Macarena Torres Puga at Isola by Wisse
By forming aggregate mixtures of crushed concrete and brick, Chilean designer Macarena Torres found a way to make manmade materials appear natural. The “Waste Epiphany” project upcycles two of the most abundant waste materials used in the building industry: brick and concrete and seeks to reduce these negative environmental impacts by repurposing the materials to create unique designs. They include vases, planters and a series of small tables with glass tops.
A blast from the past at Strijp-T
Curated by Studio Joachim-Morineau, “A blast from the past” showcased work from several emerging designers whose projects reinterpreted Greco-Roman aesthetics to create sculpture, furniture and ceramics. Our favourite objects on display included lighting shaped like Roman arches and seating inspired by Classical Greek architecture.
Urban reef at BioArt Laboratories, Strijp T+R area
The “Urban Reef” concept by Dutch designers Pierre Oskam and Max Latour aims at making cities more biodiverse by transforming urban elements using natural materials. Their solution involves using porous materials including ceramics as well as other composites made from coffee grounds and mycelium to build fountains or other elements integrated within a city.

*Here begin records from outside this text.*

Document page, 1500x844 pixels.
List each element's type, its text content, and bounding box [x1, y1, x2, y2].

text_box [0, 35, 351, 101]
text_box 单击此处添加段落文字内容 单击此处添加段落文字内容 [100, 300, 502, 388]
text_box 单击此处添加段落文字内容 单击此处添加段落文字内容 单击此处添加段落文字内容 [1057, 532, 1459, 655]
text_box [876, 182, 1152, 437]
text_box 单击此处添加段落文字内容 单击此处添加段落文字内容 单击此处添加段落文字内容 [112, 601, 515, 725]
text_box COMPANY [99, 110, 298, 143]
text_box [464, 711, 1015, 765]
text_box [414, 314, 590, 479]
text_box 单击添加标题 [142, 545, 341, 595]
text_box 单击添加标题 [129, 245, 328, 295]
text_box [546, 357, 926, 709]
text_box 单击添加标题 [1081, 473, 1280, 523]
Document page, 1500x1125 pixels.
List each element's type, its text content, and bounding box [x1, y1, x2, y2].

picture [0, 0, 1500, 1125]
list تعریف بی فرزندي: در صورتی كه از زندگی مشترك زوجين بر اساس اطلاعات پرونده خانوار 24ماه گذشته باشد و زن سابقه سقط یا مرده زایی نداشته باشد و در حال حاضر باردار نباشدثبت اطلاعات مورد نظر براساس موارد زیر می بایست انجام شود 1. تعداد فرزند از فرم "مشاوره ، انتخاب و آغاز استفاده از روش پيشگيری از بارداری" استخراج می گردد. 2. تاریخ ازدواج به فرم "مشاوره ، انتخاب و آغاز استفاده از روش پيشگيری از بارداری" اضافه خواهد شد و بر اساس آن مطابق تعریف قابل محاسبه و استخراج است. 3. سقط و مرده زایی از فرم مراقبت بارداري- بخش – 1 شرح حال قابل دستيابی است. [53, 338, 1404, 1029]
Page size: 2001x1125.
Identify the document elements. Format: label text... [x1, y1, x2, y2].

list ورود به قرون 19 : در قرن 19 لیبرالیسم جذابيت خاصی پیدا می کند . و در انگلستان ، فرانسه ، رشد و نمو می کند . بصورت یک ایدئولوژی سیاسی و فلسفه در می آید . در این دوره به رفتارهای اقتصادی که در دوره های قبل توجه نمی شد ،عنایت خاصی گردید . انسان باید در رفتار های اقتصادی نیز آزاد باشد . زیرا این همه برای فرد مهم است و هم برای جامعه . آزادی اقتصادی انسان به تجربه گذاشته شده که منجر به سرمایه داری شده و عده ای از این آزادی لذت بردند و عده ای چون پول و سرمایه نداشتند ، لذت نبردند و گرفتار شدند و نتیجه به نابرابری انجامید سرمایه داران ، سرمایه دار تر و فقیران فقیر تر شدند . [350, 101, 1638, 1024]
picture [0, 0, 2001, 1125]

The Whispering Wood by Studio Sho Ota at Kazerne
Japanese furniture designer Sho Ota unveiled “The Whispering Wood” exhibition highlighting the quality of knots in wood, a characteristic often treated as a defect and neutralized in industrial processing. Centered around his latest collection, the design chisels down 12mm from a flat surface to reveal a three-dimensional texture intended to enhance the “unique materiality” of Swiss Pine.
Cabinet of Collaborations at Fuutlaan
Co-curated by design collective Envisions and Studio Rick Tegelaar, The Cabinet of Collaborations exhibition showcased an interdisciplinary group of designers focusing on the value of working together. As such, it presented projects that are the result of larger companies joining forces with independent designers including a hydrogen-powered bicycle by studio MOM and a collection of semi-transparent screens showing off the wire weaving craftsmanship of Dinxperlo.